研究内容
タンパク質工学
代謝を利用した物質生産を行う際に触媒となる酵素の機能改善や必要に応じて特異性を変換することは重要な課題です.私たちは,機械学習やタンパク質モデリングを用いたアプローチで酵素機能の改変や最適化を実施し,より合理的に酵素を改変する方法論の開発を目指しています.従来,タンパク質機能の改善には,対象酵素のどの位置のアミノ酸残基が機能発現に寄与しているかを構造やアミノ酸残基の性質から予測し,その部位に変異を導入した変異体群を作製,選抜するといった方法が試みられてきました.しかし,膨大なアミノ酸配列の組み合わせの中から実験的に評価できる変異体数が限られていることや酵素の基質・補酵素特異性に関わるアミノ酸残基は基質認識部位だけでなく酵素の構造全体に分散していると考えらえれることなどから,重要な残基の同定は非常に困難な作業です.私たちは計算科学を援用することにより膨大な組み合わせの中から効率的に望みの機能を有するタンパク質を獲得する手法を開発し,その有用性を実証すること,代謝改良に応用することを目指しています.

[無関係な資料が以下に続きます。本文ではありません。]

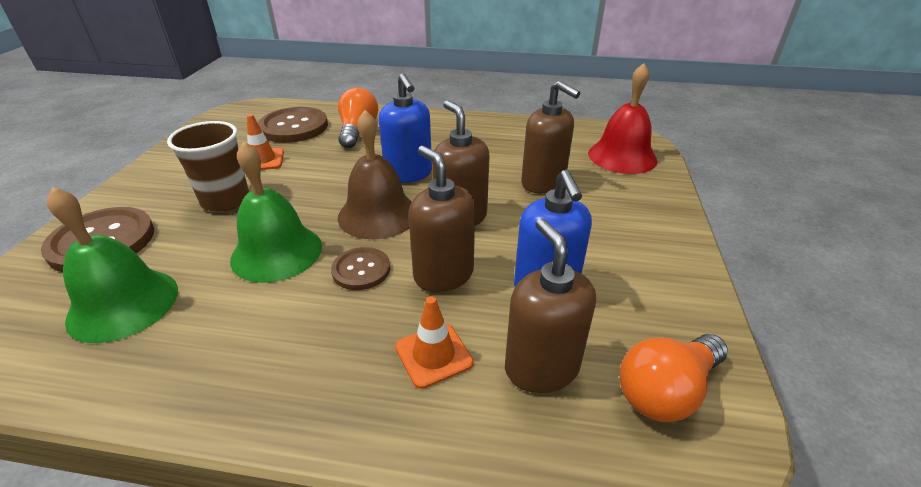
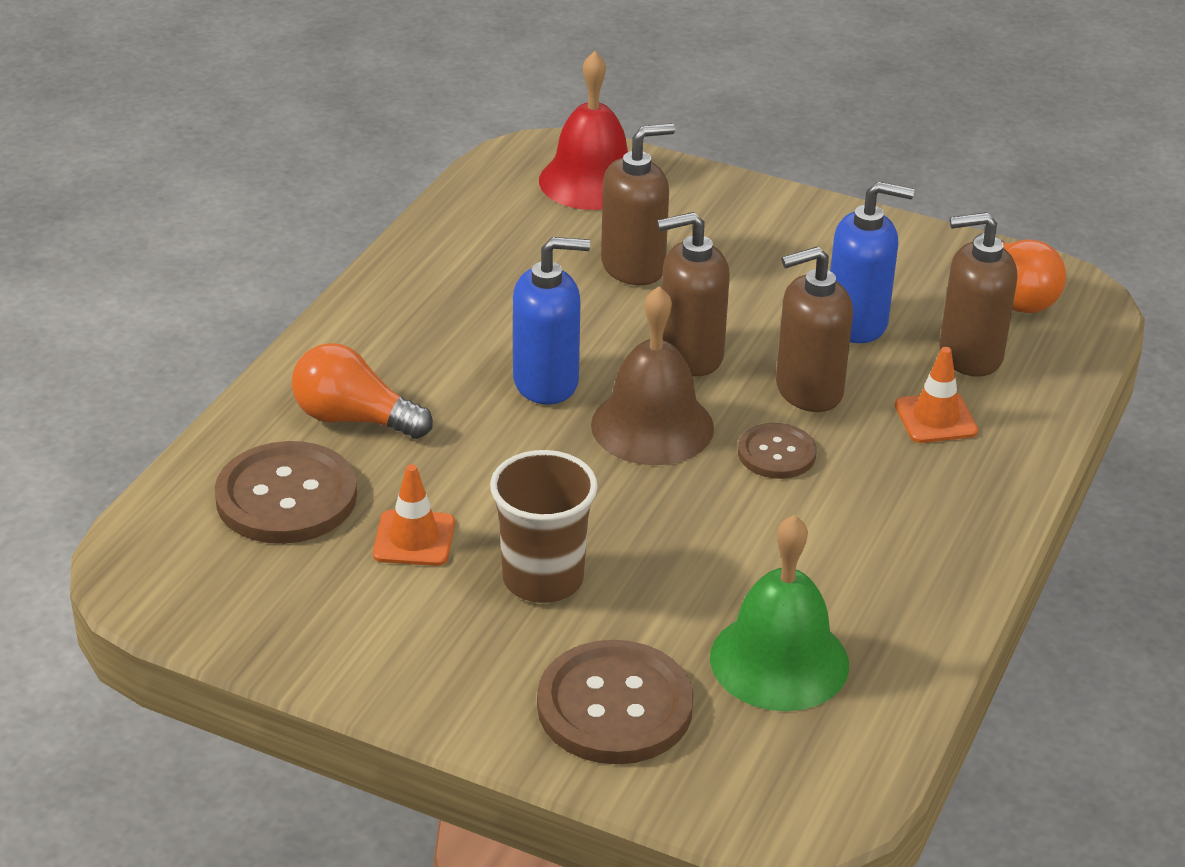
camera: 75 degrees left, 0 degrees up
green bell [230,141,322,283] -> none

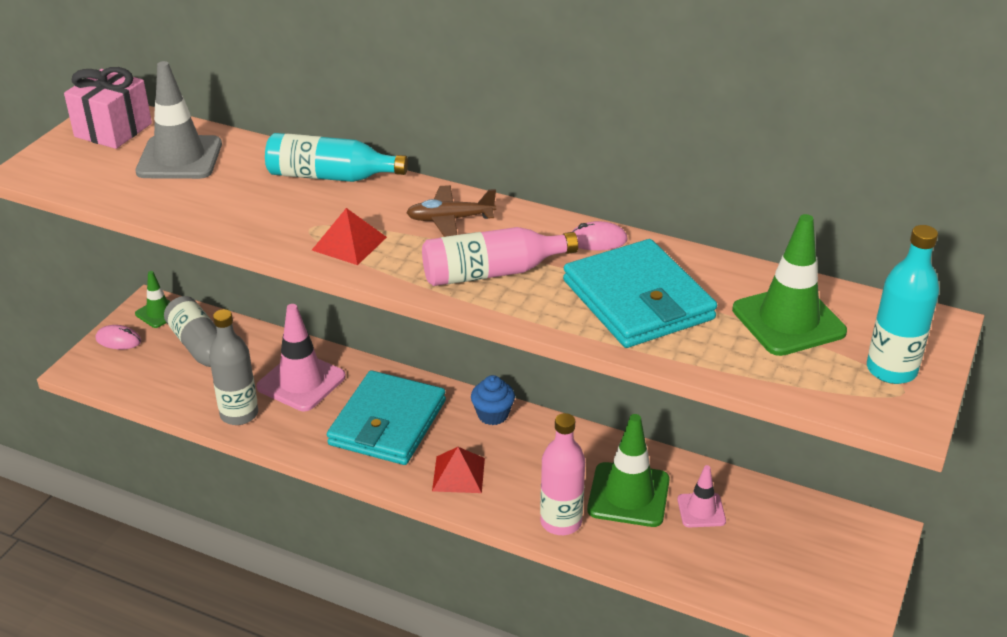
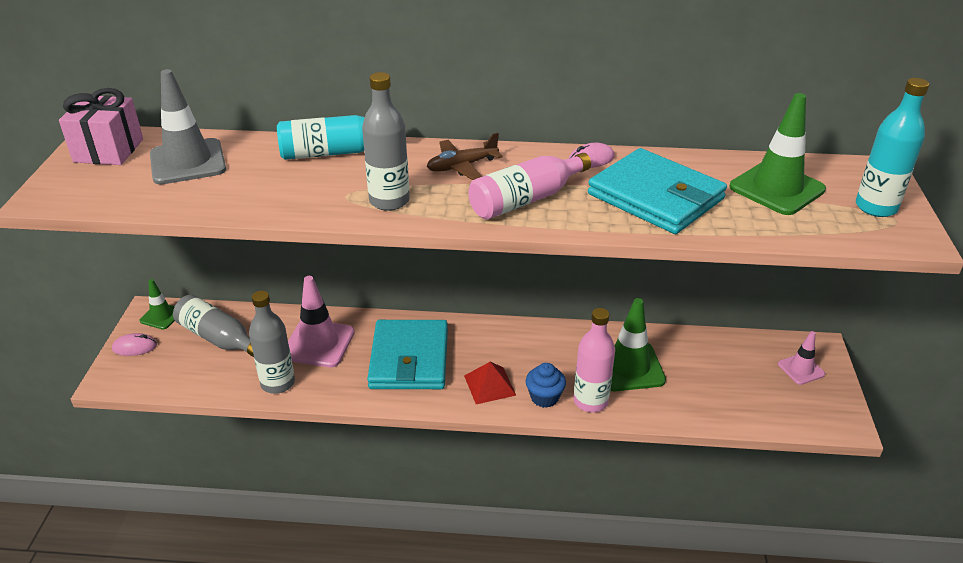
camera: 20 degrees left, 0 degrees up
red pyramid [312,208,387,265] -> grey bottle [362,72,410,211]
blue cupcake [471,375,515,425] -> blue cupcake moved to [526,363,566,408]
pink traffic cone [677,465,726,527] -> pink traffic cone moved to [778,331,825,385]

機械学習による酵素の補酵素特異性決定残基の推定と変換
Sou Sugiki, Teppei Niide, Yoshihiro Toya, Hiroshi Shimizu
ACS Synthetic Biology, 11 (12): 3973–3985 (2022)
リンゴ酸酵素は微生物の中枢代謝でハブ化合物であるピルビン酸の供給,補酵素の変換などを担う重要な酵素であるため,多くの生物がこの酵素を有しています.リンゴ酸酵素にはNAD+依存型とNADP+依存型があり,その特異性は目的とする物質の生産の鍵ともなります.補酵素特異性を色々な酵素で自在に変換できるようになれば代謝のシステムデザインの自由度は格段に向上すると考えられます.
生物が進化の中で保存してきた構造とそれを形作る特定の位置のアミノ酸残基は,酵素機能に関わる情報を持っています.我々は生物種を越えて自然界に広く分布している酵素に対し,その酵素を機能ごとに分類し機械学習に適用することで,機能発現に関わるアミノ酸残基を推定する手法を開発しました.この手法はアミノ酸残基の位置毎に変異候補のアミノ酸を提案できるため,タンパク質工学に適用できます.
リンゴ酸酵素はNAD+またはNADP+を水素受容体としてリンゴ酸をピルビン酸に変換する酵素で,補酵素選択性に従いNAD+依存型とNADP+依存型のどちらかに分類できます.私たちはデータベース上に収録されているリンゴ酸酵素を収集し,そのアミノ酸配列と補酵素選択性の情報を入力データとして機械学習を実施し,どのアミノ酸残基が補酵素選択性に大きく寄与するかを推定しました.次に,この寄与度に基づきリンゴ酸酵素の補酵素選択性の変換をデザインすることが可能かを調べました.大腸菌由来NADP+依存型リンゴ酸酵素において補酵素選択性の寄与度ランキングに基づき,10種の変異体を作製しました.これら10種の変異体は,ランキング1位から10位まで,1位から20位まで,・・・・,1位から100位までの変異が導入されたものです.その結果,変異数の増加に伴い補酵素特異性がNADP+からNAD+へと変化し,ランキング30位までの変異で完全にNAD+依存型となりました.さらに比較モデルによる構造解析により,変異位置は基質ポケット領域だけでなく,酵素全体に点在することが明らかとなり,酵素の基質・補酵素選択性は基質ポケット外の領域も重要であることを示唆する結果を得ました.人工知能が補酵素選択性に関わるアミノ酸残基を捉えタンパク質工学へ応用可能であることが示めされました.